Кухня была в подвале — и Лиза услышала её задолго до того, как увидела. Грохот. Шипение. Лязг металла о металл. И голос — низкий, хриплый, командный, принадлежавший женщине, которая привыкла, что её слушаются с первого раза.

Берта.

Лиза остановилась на последней ступеньке. Вдохнула. Выдохнула.

Это важно. Это — первый камень в фундаменте. Всё, что я сделаю дальше, стоит на этом.

Она вошла.

Кухня была единственным тёплым местом в замке. Огромный камин — в полстены, — в котором горел огонь, настоящий, жаркий, от которого лицо обдало волной тепла. Над огнём — котёл, в котором булькало что-то серое и густое: каша, должно быть, из проса. На столе — грубо сколоченном, из толстых дубовых досок, с вековыми ножевыми отметинами — лежали овощи: репа, капуста, три сморщенных яблока, пучок чего-то зелёного. На крюке над камином висела четверть туши — тощей, жилистой, — и Лиза не могла определить, баранина это или козлятина.

Берта стояла у стола и месила тесто. Женщина была под стать своей кухне: широкая, мощная, с руками, которые, казалось, могли согнуть подкову. Лицо — красное от жара, с крупным носом и маленькими, глубоко посаженными глазами. Рот — тонкий, жёсткий, привыкший командовать. Волосы — убранные под платок, из-под которого выбивались седые пряди. Берта служила в замке тридцать лет. Она пережила трёх управляющих, двух кухонных мальчишек, эпидемию лихорадки и набег разбойников. Её боялись все — включая, судя по всему, барона.

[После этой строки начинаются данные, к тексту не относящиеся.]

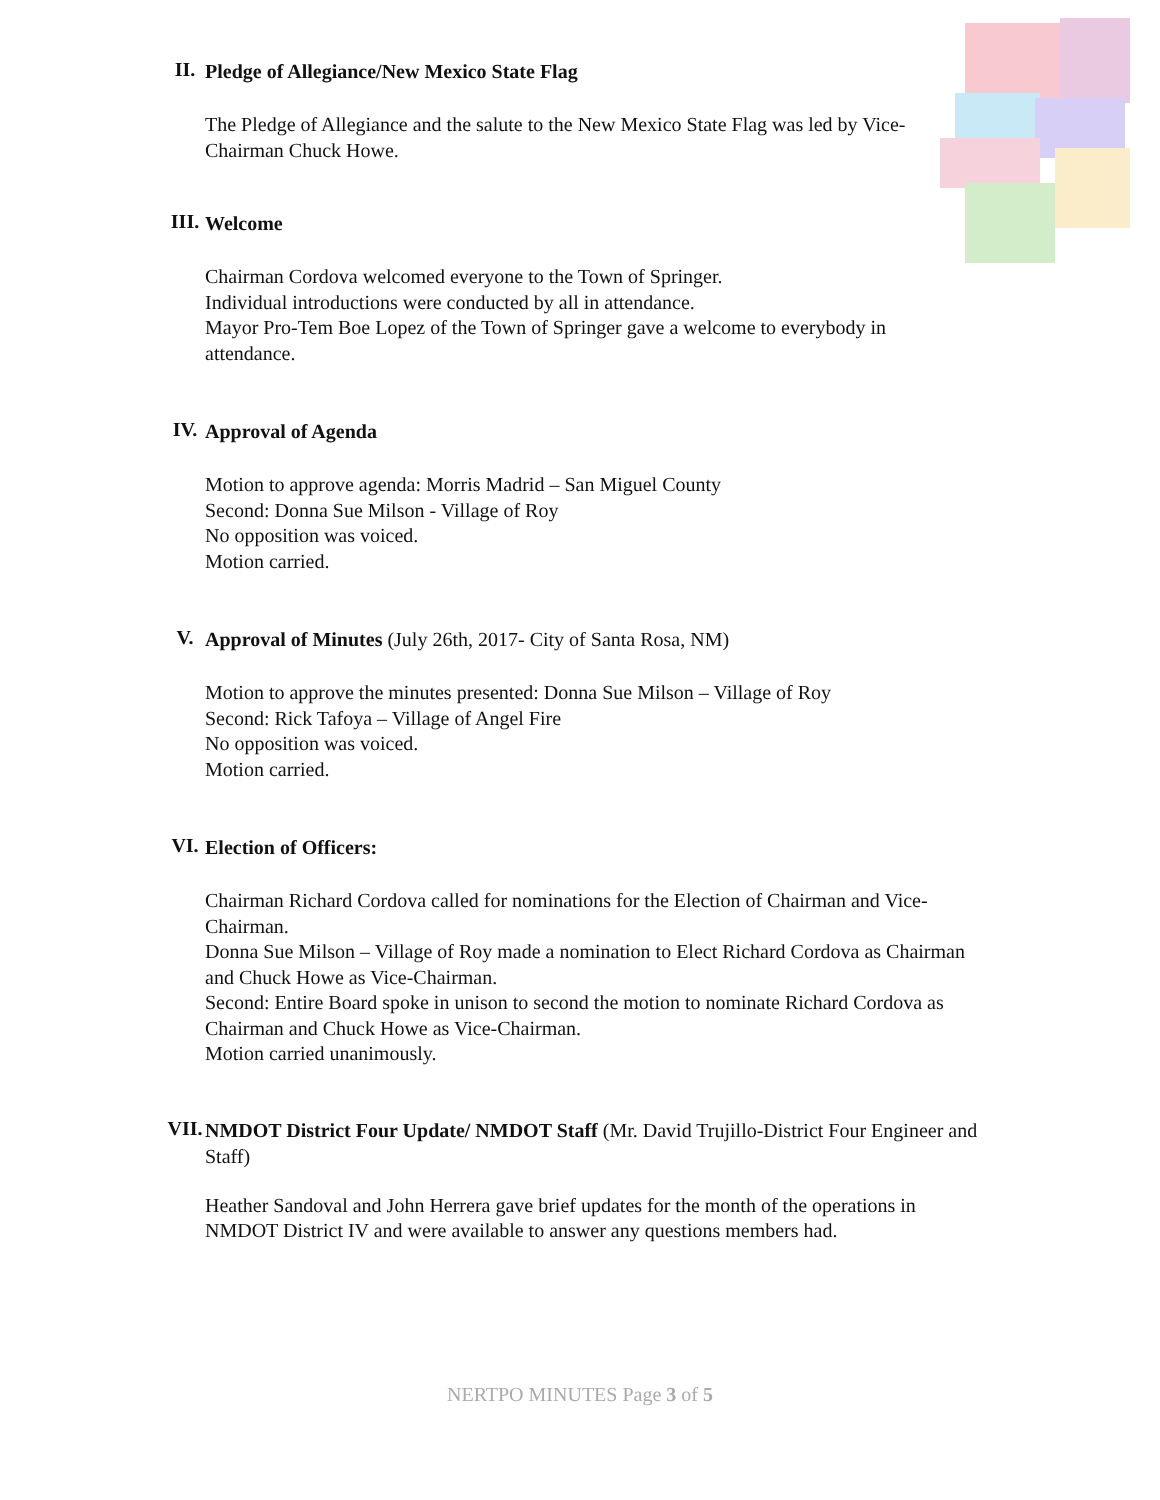II.
Pledge of Allegiance/New Mexico State Flag
The Pledge of Allegiance and the salute to the New Mexico State Flag was led by Vice-Chairman Chuck Howe.
III.
Welcome
Chairman Cordova welcomed everyone to the Town of Springer.
Individual introductions were conducted by all in attendance.
Mayor Pro-Tem Boe Lopez of the Town of Springer gave a welcome to everybody in attendance.
IV.
Approval of Agenda
Motion to approve agenda: Morris Madrid – San Miguel County
Second: Donna Sue Milson - Village of Roy
No opposition was voiced.
Motion carried.
V.
Approval of Minutes (July 26th, 2017- City of Santa Rosa, NM)
Motion to approve the minutes presented: Donna Sue Milson – Village of Roy
Second: Rick Tafoya – Village of Angel Fire
No opposition was voiced.
Motion carried.
VI.
Election of Officers:
Chairman Richard Cordova called for nominations for the Election of Chairman and Vice-Chairman.
Donna Sue Milson – Village of Roy made a nomination to Elect Richard Cordova as Chairman and Chuck Howe as Vice-Chairman.
Second: Entire Board spoke in unison to second the motion to nominate Richard Cordova as Chairman and Chuck Howe as Vice-Chairman.
Motion carried unanimously.
VII.
NMDOT District Four Update/ NMDOT Staff (Mr. David Trujillo-District Four Engineer and Staff)
Heather Sandoval and John Herrera gave brief updates for the month of the operations in NMDOT District IV and were available to answer any questions members had.
NERTPO MINUTES Page 3 of 5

А у стола, спиной к двери, стояла Матильда.

Маленькая. Тоненькая. Рыжие волосы, убранные под чепец, из-под которого выбивались непокорные веснушчатые пряди. Она чистила репу — и руки у неё дрожали. Лиза видела, как дрожит нож — мелко, нервно, — и подумала: она режет себе пальцы. Каждое утро. Потому что каждое утро она ждёт, когда в кухню войдёт Элоиза.

Матильда услышала шаги. Обернулась.

И её лицо — открытое, веснушчатое, шестнадцатилетнее лицо девочки, которая была слишком мала для того ужаса, который ей достался, — это лицо окаменело.

— Г-госпожа Элоиза…

Голос был тихим. Сдавленным. Голосом зверька, который видит, как к клетке подходит рука.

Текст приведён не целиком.